|Born In The Water references|
"...Downtown there's a parade
How could you do it, how could you even try?"
Injustice has always made great fodder for songwriters who wish to expose embarrassing offences and The Tragically Hip are no different. "Born In the Water" deals with a language controversy that gripped a town whose name in French means "Saint Mary's Falls" (or rapids).In January of 1990, the Ontario town of Sault (pronounced "Soo") Ste. Marie became briefly synonymous with intolerance due to the actions of its reactionary and ignorant mayor. In response to the Meech Lake constitutional accord (which sought among other things to establish Quebec as a "distinct society" within Canada) and a provincial law which brought civil services up to date (i.e. available in both official languages) with 1970 standards, the city's council passed an irrelevant and unnecessary declaration claiming that Sault Ste Marie was "English only." The irony went beyond the usual unfounded arguments of a majority "protecting" itself against minority rights, since Sault Ste. Marie (as you might have already noticed) was founded and named by explorers and missionaries from New France. Politicians of every stripe, including Conservative Prime Minister Brian Mulroney, Liberal leader Jean Chrétien and Ontario NDP Premier Bob Rae condemned the move as regressive and unwarranted.
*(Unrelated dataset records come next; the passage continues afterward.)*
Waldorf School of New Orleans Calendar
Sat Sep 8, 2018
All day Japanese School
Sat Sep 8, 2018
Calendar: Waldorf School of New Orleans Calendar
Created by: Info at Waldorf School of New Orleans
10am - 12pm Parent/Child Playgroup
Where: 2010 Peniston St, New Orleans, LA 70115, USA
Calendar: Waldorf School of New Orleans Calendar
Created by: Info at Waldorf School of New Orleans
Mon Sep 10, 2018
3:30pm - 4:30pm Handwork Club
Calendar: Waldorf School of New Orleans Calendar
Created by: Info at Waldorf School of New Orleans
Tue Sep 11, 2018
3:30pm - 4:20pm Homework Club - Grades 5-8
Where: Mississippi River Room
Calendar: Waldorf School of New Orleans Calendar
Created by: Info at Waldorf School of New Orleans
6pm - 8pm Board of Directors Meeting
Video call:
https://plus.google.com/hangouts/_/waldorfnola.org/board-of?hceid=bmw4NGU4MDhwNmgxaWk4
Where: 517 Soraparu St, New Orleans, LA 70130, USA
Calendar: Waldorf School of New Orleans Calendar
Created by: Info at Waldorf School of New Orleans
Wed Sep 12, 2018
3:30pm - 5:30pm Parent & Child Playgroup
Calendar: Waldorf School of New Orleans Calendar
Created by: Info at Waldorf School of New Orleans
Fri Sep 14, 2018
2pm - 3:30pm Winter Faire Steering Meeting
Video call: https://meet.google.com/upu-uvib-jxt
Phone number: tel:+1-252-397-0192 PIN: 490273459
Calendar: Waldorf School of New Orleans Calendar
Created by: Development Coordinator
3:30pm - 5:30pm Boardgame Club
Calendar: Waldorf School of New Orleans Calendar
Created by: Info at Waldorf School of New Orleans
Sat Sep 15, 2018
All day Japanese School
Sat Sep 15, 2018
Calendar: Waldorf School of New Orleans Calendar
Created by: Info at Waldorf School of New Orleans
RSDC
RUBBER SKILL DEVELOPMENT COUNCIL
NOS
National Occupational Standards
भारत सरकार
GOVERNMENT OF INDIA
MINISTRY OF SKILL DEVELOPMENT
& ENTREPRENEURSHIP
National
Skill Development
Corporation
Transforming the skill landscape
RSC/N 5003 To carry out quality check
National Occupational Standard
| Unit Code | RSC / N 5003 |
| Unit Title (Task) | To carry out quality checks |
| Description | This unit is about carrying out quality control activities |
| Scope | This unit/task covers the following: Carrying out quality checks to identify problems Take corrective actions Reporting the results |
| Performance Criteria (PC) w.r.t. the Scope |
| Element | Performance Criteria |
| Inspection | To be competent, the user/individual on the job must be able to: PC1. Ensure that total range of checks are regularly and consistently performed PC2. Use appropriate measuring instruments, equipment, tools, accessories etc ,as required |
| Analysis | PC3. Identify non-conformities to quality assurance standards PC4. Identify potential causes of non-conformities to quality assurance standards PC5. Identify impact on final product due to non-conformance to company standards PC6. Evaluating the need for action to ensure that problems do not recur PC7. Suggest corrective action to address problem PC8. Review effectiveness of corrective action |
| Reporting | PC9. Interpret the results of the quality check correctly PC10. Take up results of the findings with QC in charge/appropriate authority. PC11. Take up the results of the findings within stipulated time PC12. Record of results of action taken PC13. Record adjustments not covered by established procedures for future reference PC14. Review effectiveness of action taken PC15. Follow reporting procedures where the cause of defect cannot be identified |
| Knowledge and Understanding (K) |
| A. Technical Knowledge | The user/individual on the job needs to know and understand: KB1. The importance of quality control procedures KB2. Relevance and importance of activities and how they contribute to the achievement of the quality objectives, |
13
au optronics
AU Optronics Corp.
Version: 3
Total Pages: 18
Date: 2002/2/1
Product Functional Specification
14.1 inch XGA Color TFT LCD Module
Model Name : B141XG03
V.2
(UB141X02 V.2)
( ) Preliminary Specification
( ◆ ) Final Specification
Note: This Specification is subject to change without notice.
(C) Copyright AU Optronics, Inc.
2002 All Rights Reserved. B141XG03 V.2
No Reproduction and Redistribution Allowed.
In 1994 the declaration was struck down, and in 1999 the Sault Ste. Marie city council amended their official minutes to show that their initial decision was ruled unjust.
The water imagery, always a popular theme in Hip songs, stems from Sault Ste. Marie's reputation as a location of nautical importance. The town was a major focus of British and French tension during the colonial era given the role lakes and rivers played in transporting fur and lumber. The city remains an integral part of the Great Lakes transitways, and its city crest contains the words "Ojibway town beside large body of water" in Ojibwe.